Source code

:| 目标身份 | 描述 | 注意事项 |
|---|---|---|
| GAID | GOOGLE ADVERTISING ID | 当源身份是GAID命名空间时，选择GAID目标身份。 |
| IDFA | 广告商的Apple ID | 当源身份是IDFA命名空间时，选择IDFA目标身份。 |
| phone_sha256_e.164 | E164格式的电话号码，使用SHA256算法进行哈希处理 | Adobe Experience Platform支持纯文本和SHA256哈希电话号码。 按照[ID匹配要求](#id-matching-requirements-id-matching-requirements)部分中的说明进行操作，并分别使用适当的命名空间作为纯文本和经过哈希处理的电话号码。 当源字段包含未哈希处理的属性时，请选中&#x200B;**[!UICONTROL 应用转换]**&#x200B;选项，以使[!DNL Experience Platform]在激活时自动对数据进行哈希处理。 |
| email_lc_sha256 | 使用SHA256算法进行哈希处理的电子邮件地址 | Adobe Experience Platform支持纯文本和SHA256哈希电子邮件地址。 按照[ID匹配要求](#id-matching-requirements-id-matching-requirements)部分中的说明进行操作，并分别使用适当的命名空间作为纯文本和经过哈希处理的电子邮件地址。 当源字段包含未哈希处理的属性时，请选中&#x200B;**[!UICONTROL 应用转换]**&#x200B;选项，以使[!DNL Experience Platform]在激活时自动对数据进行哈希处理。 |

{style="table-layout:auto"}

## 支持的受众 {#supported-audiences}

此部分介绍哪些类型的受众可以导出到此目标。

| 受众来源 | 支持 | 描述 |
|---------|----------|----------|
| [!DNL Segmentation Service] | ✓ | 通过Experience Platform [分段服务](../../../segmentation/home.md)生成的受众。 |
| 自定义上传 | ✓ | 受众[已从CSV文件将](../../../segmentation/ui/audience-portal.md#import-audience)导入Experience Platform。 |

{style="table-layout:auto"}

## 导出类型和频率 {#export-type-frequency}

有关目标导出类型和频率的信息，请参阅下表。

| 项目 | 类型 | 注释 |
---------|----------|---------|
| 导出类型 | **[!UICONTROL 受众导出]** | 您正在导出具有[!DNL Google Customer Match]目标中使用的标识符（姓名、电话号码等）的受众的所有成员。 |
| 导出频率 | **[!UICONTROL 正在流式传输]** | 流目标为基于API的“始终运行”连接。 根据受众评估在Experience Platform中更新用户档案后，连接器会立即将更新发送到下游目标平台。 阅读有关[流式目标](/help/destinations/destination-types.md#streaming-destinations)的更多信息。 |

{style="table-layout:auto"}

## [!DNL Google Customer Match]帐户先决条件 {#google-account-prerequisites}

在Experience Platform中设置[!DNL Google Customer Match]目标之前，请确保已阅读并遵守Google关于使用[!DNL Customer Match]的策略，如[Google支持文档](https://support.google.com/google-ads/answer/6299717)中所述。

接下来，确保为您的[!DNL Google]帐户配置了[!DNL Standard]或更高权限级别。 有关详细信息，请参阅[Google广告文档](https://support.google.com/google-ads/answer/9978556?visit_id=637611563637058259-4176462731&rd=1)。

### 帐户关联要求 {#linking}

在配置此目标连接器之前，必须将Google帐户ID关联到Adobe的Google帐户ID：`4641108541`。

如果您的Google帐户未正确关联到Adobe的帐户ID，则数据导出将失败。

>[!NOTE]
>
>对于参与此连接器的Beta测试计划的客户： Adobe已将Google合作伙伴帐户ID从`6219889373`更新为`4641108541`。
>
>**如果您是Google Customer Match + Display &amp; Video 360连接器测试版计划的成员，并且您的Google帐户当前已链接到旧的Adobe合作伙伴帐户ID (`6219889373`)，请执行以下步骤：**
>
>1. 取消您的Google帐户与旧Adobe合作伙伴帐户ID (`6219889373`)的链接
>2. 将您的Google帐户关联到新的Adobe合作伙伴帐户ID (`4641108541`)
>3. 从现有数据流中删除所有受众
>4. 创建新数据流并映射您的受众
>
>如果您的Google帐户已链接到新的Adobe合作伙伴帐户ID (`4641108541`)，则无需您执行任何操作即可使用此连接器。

__TASK PROMPT__
Look above for the line containing "ID | 当源身份是GAID命名空间时，选择GAID目标身份。 |" and the line containing "此部分介绍哪些类型的受众可以导出到此目标。". Transcribe both, with the lines between them, exactly.

__WRITTEN SOLUTION__
| GAID | GOOGLE ADVERTISING ID | 当源身份是GAID命名空间时，选择GAID目标身份。 |
| IDFA | 广告商的Apple ID | 当源身份是IDFA命名空间时，选择IDFA目标身份。 |
| phone_sha256_e.164 | E164格式的电话号码，使用SHA256算法进行哈希处理 | Adobe Experience Platform支持纯文本和SHA256哈希电话号码。 按照[ID匹配要求](#id-matching-requirements-id-matching-requirements)部分中的说明进行操作，并分别使用适当的命名空间作为纯文本和经过哈希处理的电话号码。 当源字段包含未哈希处理的属性时，请选中&#x200B;**[!UICONTROL 应用转换]**&#x200B;选项，以使[!DNL Experience Platform]在激活时自动对数据进行哈希处理。 |
| email_lc_sha256 | 使用SHA256算法进行哈希处理的电子邮件地址 | Adobe Experience Platform支持纯文本和SHA256哈希电子邮件地址。 按照[ID匹配要求](#id-matching-requirements-id-matching-requirements)部分中的说明进行操作，并分别使用适当的命名空间作为纯文本和经过哈希处理的电子邮件地址。 当源字段包含未哈希处理的属性时，请选中&#x200B;**[!UICONTROL 应用转换]**&#x200B;选项，以使[!DNL Experience Platform]在激活时自动对数据进行哈希处理。 |

{style="table-layout:auto"}

## 支持的受众 {#supported-audiences}

此部分介绍哪些类型的受众可以导出到此目标。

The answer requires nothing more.